Band Pass Filter
Definition - What does Band Pass Filter mean?
A band pass filter is an electronic circuit or device which allows only signals between specific frequencies to pass through and attenuates/rejects frequencies outside the range. Band pass filters are largely used in wireless receivers and transmitters, but are also widely used in many areas of electronics.
Techopedia explains Band Pass Filter
Band pass filters are easy to design and construct, and need only minimal components to build. For a band pass filter, the most important parameters are:
- High cut-off frequency
- Low cut-off frequency
- Center frequency
- Center frequency gain
There are basically two types of band pass filters: narrow band pass filters and wide band pass filters. Narrow band pass filters have the selectivity of quality factor Q greater than 10, and wide band pass filters have the selectivity of quality factor Q less than 10. Some band pass filters might need an external source of power and use active components like integrated circuits and transistors; these are known as active band pass filters. Some band pass filters do not need any external source of power and use mainly passive components like inductors and capacitors; these are known as passive band pass filters. Compared to passive band pass filters, active band pass filters have more effective performance.

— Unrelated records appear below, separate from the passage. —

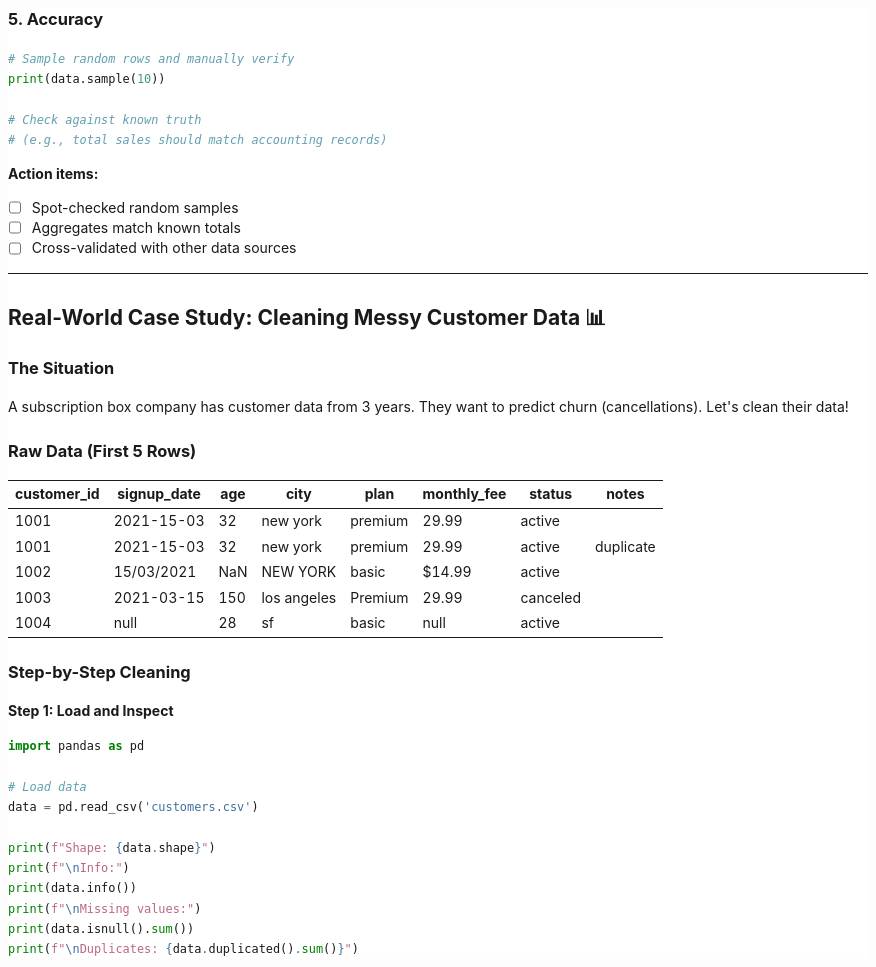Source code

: ### 5. Accuracy

```python
# Sample random rows and manually verify
print(data.sample(10))

# Check against known truth
# (e.g., total sales should match accounting records)
```

**Action items:**
- [ ] Spot-checked random samples
- [ ] Aggregates match known totals
- [ ] Cross-validated with other data sources

---

## Real-World Case Study: Cleaning Messy Customer Data 📊

### The Situation

A subscription box company has customer data from 3 years. They want to predict churn (cancellations). Let's clean their data!

### Raw Data (First 5 Rows)

| customer_id | signup_date | age | city | plan | monthly_fee | status | notes |
|-------------|-------------|-----|------|------|-------------|--------|-------|
| 1001 | 2021-15-03 | 32 | new york | premium | 29.99 | active | |
| 1001 | 2021-15-03 | 32 | new york | premium | 29.99 | active | duplicate |
| 1002 | 15/03/2021 | NaN | NEW YORK | basic | $14.99 | active | |
| 1003 | 2021-03-15 | 150 | los angeles | Premium | 29.99 | canceled | |
| 1004 | null | 28 | sf | basic | null | active | |

### Step-by-Step Cleaning

**Step 1: Load and Inspect**

```python
import pandas as pd

# Load data
data = pd.read_csv('customers.csv')

print(f"Shape: {data.shape}")
print(f"\nInfo:")
print(data.info())
print(f"\nMissing values:")
print(data.isnull().sum())
print(f"\nDuplicates: {data.duplicated().sum()}")
```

A band pass filter is capable of optimizing the signal-to-noise ratio and improving receiver sensitivity. Band pass filters are used in RF applications where tuned circuits are needed. They are used in transmitters to limit the bandwidth of the output signal, so that the signals are only transmitted in the band allocated for the transmission and thus do not interfere with other stations. Band pass filters in receivers help to allow signals within the selected frequency range to get through and block signals of unwanted frequencies. Band pass filters are also used in other fields such as atmospheric sciences, neuroscience and astronomy. Optical band pass filters are used in astronomy, spectroscopy, imaging, clinical chemistry and microscopy.